Die Gezeitenwende am Rohstoffmarkt

Die lange vernachlässigten Rohstoffmärkte erleben eine Renaissance von historischem Ausmaß. Investoren aller Art schwenken um. Commodities als eine Urform der Sachwerte lösen die Aktie als Favorit unter den Sachinvestments zwar nicht ab, doch werden sie das unternehmerische Investieren weltweit fördern. Und das mit großem staatlichen Interesse.

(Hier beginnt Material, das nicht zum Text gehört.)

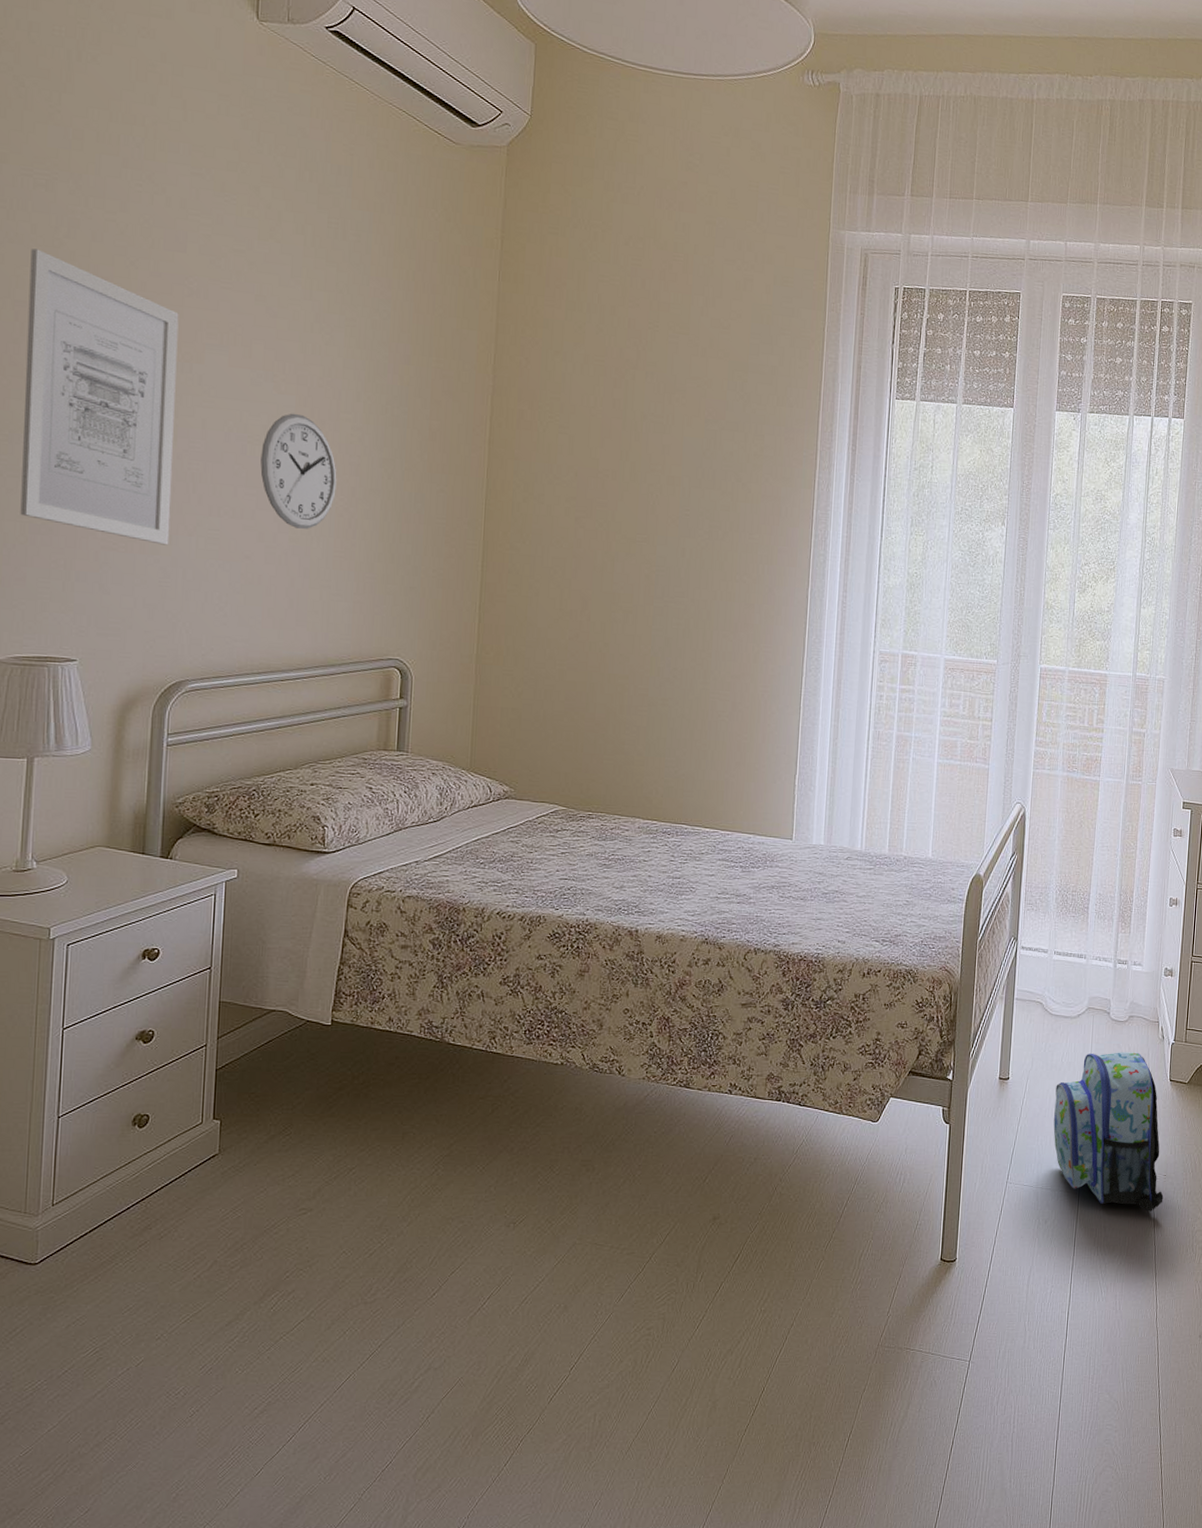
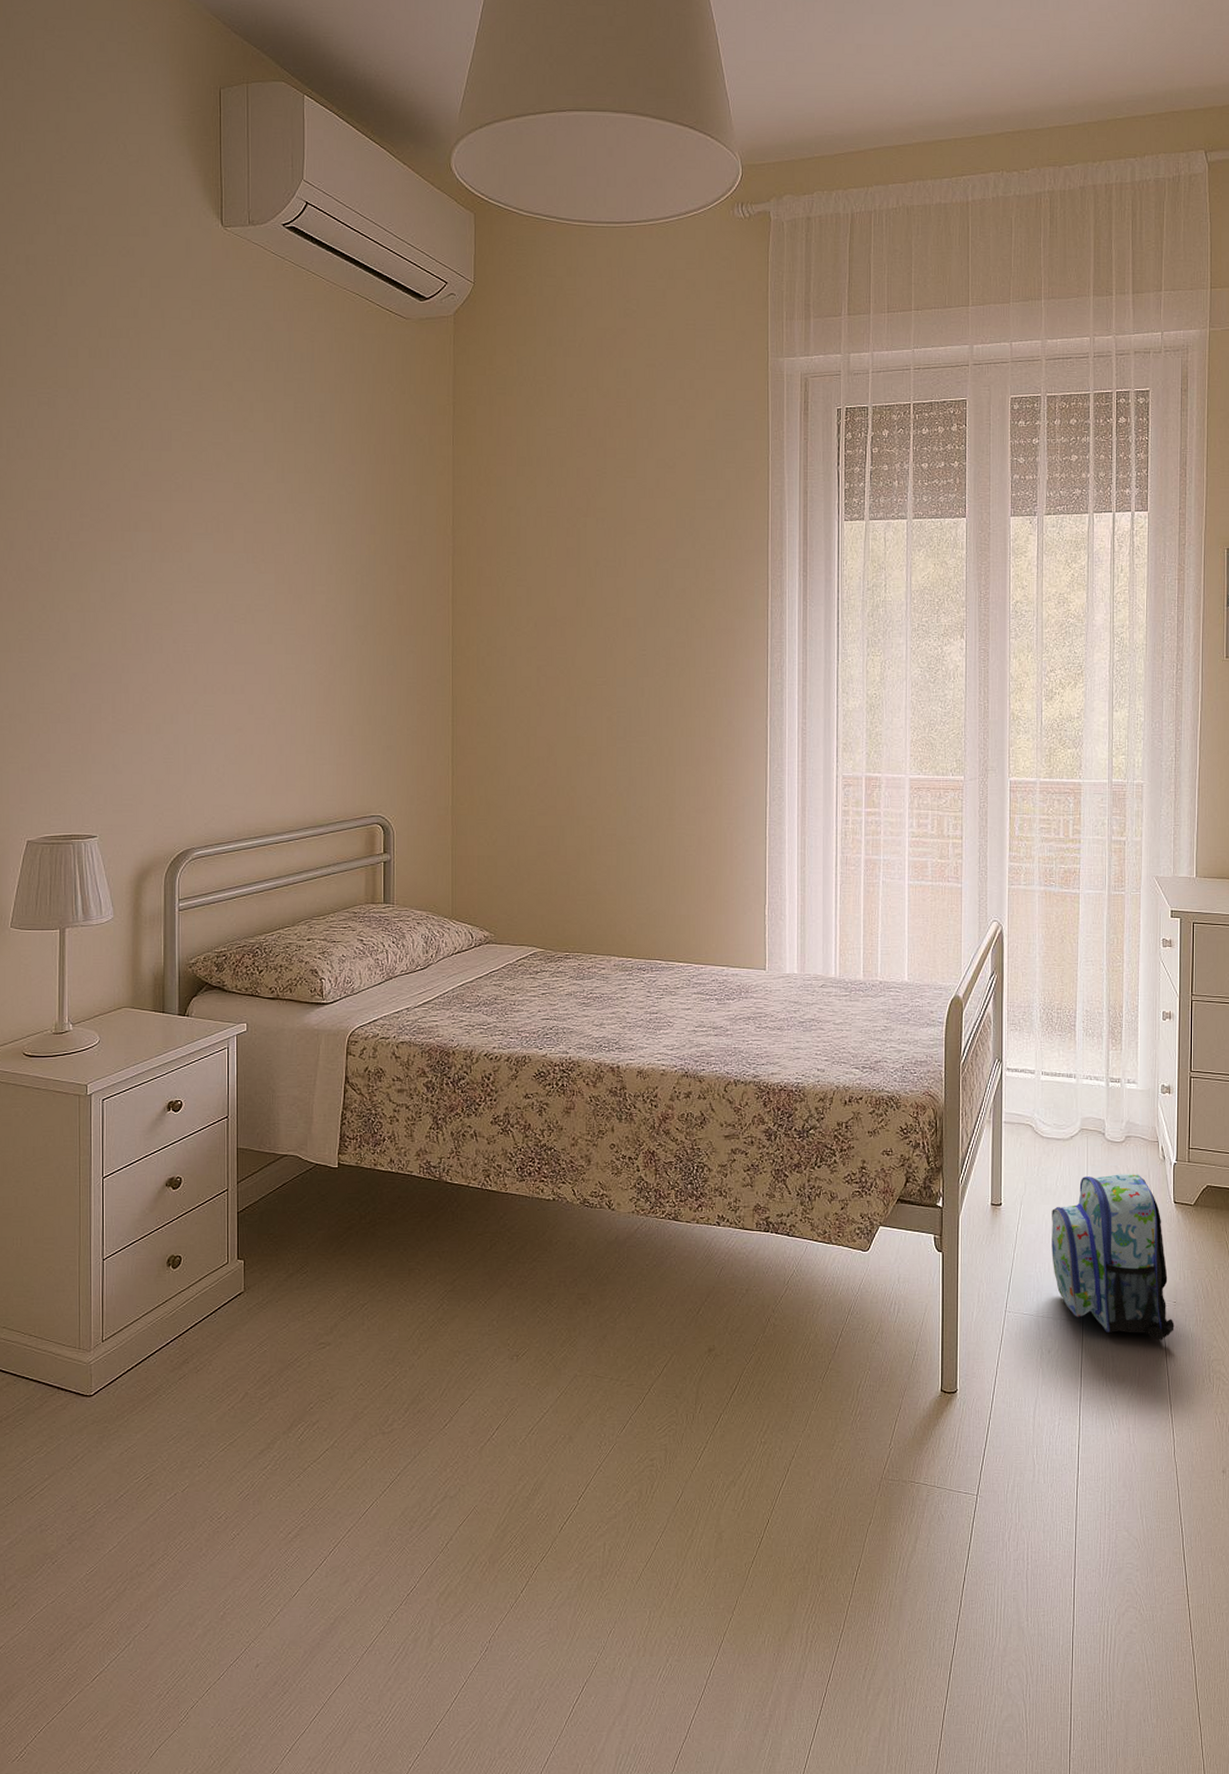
wall art: present [20,248,179,546] -> none [39,462,171,724]
wall clock: present [260,413,337,529] -> none [247,590,315,699]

Deshalb wächst auch bei Analysten und Anlageberatern das Interesse an Rohstoffen fast täglich. Der breitangelegte Bloomberg Commodity Total Return Index stieg in diesem Jahr um gut 33% an. Vor allem die Energieträger (+81%) waren für die positive Entwicklung verantwortlich. Aber auch die Agrarrohstoffe (25%) und Industriemetalle (12%) waren wichtige Performancetreiber. Noch stärkere Sanktionen gegen Russland wurden verhängt. Auch die EU will jetzt ein schrittweises Öl-Embargo umsetzen. Immerhin ist beim Rohöl eine akute Verknappung erst einmal global nicht abzusehen.

Langfristige Änderungen von Chancen und Risiken

Ich gehe davon aus, dass sich beide Seiten in ihrem Gewicht verändern werden – Chancen und Risiken. Wo und wie, werden wir erst im Laufe der Zeit erkennen. Aber die Weltpolitik wird sich zunehmend mit Rohstoffen auseinandersetzen (müssen), denn sie werden überall benötigt, gleichzeitig werden sie allerdings knapper und teurer. Hinzu kommt, dass viele Rohstoffe in ihrer Förderung/Produktion tendenziell aufwendiger werden. Und der grenzüberschreitende Handel kann öfter als politisches Instrument eingesetzt werden.

Rohstoffe sind eine heterogene und komplizierte Anlageklasse. Auch private Anleger sollten sich darum kümmern!